Directions: Answer the following questions.

  1. How could the adaptations of the giant tortoises of the Galapagos Islands be explained through natural selection?
  2. What adaptations might an animal that lives in or near the water, such as a crocodile, have to help it survive?
  3. What adaptations might birds have evolved to help them survive?

Speciation

The process by which a new species of organism arises from a parent population is called speciation. Speciation can occur in more than one way.

Allopatric Speciation

When populations of the same species become isolated from each other geographically, they can evolve distinct characteristics. During his time in the Galapagos Islands, Darwin noticed that finches varied from island to island. He later learned that each finch was a separate species that had evolved from a common ancestor. The birds had diversified to take advantage of different food sources on each island. This is called allopatric speciation. It is a process in which populations of organisms are impacted by natural selection and diversify rapidly into new forms when a change in an environment makes new resources available.

Sympatric Speciation

Sometimes new species arise from populations that are not geographically isolated. Even though the two groups have a range that overlap, they still evolve into distinct species. This is called sympatric speciation. The best-known examples of this are cichlid fishes in the lakes of East Africa. There are at least 800 species, all of which have diversified from a common ancestor. Each species occupies a distinct niche. In Lake Victoria, more than 300 species of cichlid fish from one parent species.

Adaptive Radiation

Darwin’s finches, discussed earlier, are examples of adaptive radiation.
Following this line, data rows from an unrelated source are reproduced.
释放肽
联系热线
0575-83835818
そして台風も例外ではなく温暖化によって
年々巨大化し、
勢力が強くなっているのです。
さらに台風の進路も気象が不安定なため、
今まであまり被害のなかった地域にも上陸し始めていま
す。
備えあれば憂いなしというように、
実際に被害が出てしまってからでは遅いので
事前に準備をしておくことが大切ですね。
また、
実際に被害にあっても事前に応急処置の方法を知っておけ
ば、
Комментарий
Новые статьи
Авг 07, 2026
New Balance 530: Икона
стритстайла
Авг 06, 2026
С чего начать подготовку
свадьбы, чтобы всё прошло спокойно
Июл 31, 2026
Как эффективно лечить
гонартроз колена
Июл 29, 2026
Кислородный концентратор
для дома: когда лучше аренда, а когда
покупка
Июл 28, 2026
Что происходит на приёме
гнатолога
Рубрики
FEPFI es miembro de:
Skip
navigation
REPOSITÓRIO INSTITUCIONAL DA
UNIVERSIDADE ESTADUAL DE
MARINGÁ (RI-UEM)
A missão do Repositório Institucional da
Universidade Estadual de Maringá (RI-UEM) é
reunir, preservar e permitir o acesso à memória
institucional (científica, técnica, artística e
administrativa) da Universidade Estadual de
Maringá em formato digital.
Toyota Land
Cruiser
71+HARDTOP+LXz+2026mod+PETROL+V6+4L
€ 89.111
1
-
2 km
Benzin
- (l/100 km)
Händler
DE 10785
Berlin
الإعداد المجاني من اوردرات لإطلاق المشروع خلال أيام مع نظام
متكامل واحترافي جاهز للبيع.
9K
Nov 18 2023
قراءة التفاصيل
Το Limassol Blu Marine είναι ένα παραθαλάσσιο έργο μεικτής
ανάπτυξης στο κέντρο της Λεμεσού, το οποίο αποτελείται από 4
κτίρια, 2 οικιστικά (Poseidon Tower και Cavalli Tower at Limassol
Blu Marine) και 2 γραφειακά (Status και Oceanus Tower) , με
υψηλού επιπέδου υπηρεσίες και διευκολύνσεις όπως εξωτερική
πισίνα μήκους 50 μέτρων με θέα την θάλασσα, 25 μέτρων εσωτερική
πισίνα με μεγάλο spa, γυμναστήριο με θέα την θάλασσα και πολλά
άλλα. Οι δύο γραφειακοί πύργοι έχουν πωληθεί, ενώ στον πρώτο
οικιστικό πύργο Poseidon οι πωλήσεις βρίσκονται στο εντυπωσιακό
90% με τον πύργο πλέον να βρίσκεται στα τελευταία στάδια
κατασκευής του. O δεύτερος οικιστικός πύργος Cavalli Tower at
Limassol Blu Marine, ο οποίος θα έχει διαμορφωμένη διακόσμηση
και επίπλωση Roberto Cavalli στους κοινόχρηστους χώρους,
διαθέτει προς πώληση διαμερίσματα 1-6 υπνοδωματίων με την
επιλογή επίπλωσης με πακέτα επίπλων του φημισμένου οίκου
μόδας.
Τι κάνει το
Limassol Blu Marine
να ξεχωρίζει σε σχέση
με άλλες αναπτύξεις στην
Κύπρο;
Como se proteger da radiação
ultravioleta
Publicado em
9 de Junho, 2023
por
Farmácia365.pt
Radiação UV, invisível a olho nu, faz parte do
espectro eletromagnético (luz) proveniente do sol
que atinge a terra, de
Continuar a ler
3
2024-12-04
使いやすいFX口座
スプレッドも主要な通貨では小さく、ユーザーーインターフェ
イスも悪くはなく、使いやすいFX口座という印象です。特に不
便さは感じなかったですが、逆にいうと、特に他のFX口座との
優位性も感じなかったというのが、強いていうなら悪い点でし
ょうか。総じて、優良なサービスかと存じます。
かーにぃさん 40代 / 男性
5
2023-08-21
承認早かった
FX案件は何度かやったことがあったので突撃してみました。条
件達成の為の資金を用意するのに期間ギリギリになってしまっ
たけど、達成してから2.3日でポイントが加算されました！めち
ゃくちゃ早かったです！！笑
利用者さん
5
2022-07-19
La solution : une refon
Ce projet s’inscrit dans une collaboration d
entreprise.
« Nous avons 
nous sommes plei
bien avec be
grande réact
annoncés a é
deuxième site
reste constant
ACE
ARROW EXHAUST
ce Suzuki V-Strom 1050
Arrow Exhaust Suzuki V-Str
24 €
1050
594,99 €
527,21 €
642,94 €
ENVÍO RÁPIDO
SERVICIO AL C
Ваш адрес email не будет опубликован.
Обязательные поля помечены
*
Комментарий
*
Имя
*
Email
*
The 13 different species of finches all evolved from a common ancestor and have adapted different beaks so that each of them is able to consume a different type of food. The marsupials in present-day Australia also evolved from a common ancestor. Kangaroos evolved powerful legs that allow them to travel over vast areas in search of food. Koalas’ smaller size, centralized center of gravity, and climbing ability have allowed them to climb in order to reach the eucalyptus leaves they eat.

Cichlid Fishes

Think about Science

Directions: Answer the following questions.

  1. What is speciation?
  2. What is the main difference between allopatric speciation and sympatric speciation?